Stored data
------

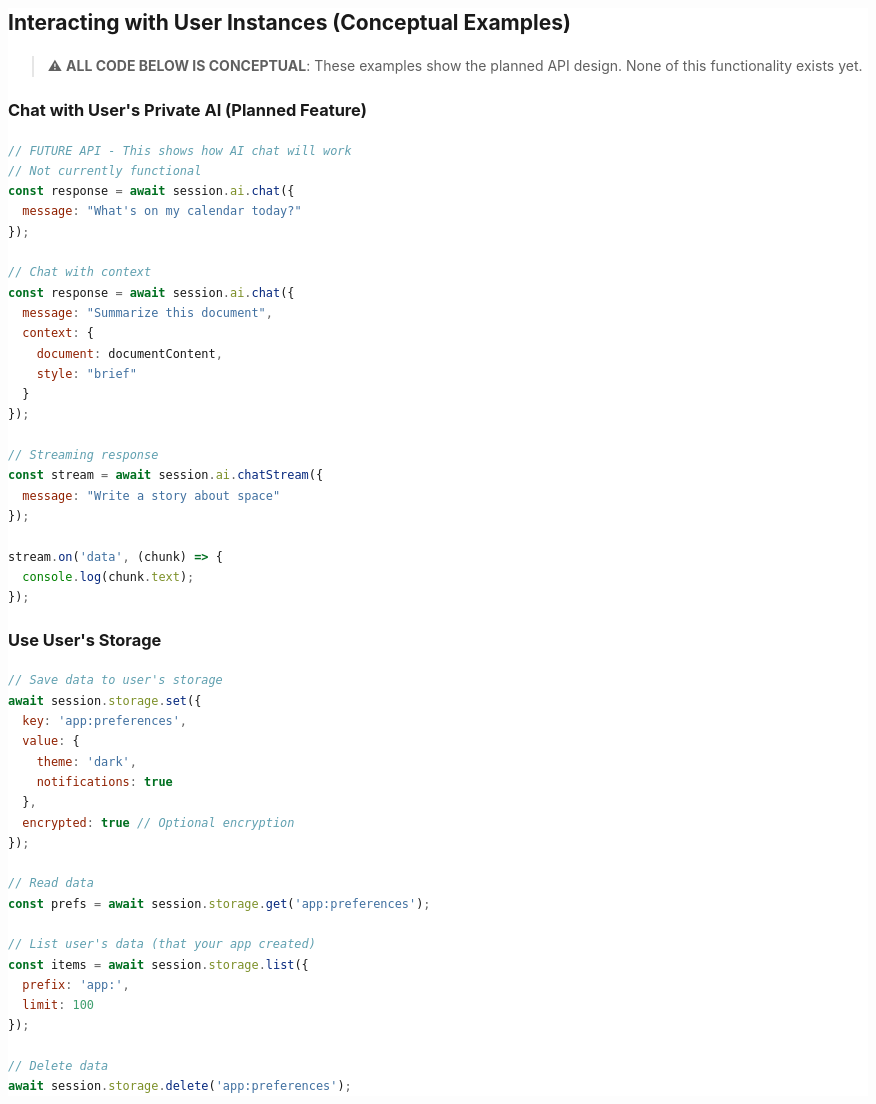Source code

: 
## Interacting with User Instances (Conceptual Examples)

> ⚠️ **ALL CODE BELOW IS CONCEPTUAL**: These examples show the planned API design. None of this functionality exists yet.

### Chat with User's Private AI (Planned Feature)

```javascript
// FUTURE API - This shows how AI chat will work
// Not currently functional
const response = await session.ai.chat({
  message: "What's on my calendar today?"
});

// Chat with context
const response = await session.ai.chat({
  message: "Summarize this document",
  context: {
    document: documentContent,
    style: "brief"
  }
});

// Streaming response
const stream = await session.ai.chatStream({
  message: "Write a story about space"
});

stream.on('data', (chunk) => {
  console.log(chunk.text);
});
```

### Use User's Storage

```javascript
// Save data to user's storage
await session.storage.set({
  key: 'app:preferences',
  value: {
    theme: 'dark',
    notifications: true
  },
  encrypted: true // Optional encryption
});

// Read data
const prefs = await session.storage.get('app:preferences');

// List user's data (that your app created)
const items = await session.storage.list({
  prefix: 'app:',
  limit: 100
});

// Delete data
await session.storage.delete('app:preferences');
```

------

__TASK OBJECTIVE__:
Although the records hold pictures, return only what remains, word for word.

__ANSWER TO THIS EXERCISE__:
Source code

: 
## Interacting with User Instances (Conceptual Examples)

> ⚠️ **ALL CODE BELOW IS CONCEPTUAL**: These examples show the planned API design. None of this functionality exists yet.

### Chat with User's Private AI (Planned Feature)

```javascript
// FUTURE API - This shows how AI chat will work
// Not currently functional
const response = await session.ai.chat({
  message: "What's on my calendar today?"
});

// Chat with context
const response = await session.ai.chat({
  message: "Summarize this document",
  context: {
    document: documentContent,
    style: "brief"
  }
});

// Streaming response
const stream = await session.ai.chatStream({
  message: "Write a story about space"
});

stream.on('data', (chunk) => {
  console.log(chunk.text);
});
```

### Use User's Storage

```javascript
// Save data to user's storage
await session.storage.set({
  key: 'app:preferences',
  value: {
    theme: 'dark',
    notifications: true
  },
  encrypted: true // Optional encryption
});

// Read data
const prefs = await session.storage.get('app:preferences');

// List user's data (that your app created)
const items = await session.storage.list({
  prefix: 'app:',
  limit: 100
});

// Delete data
await session.storage.delete('app:preferences');
```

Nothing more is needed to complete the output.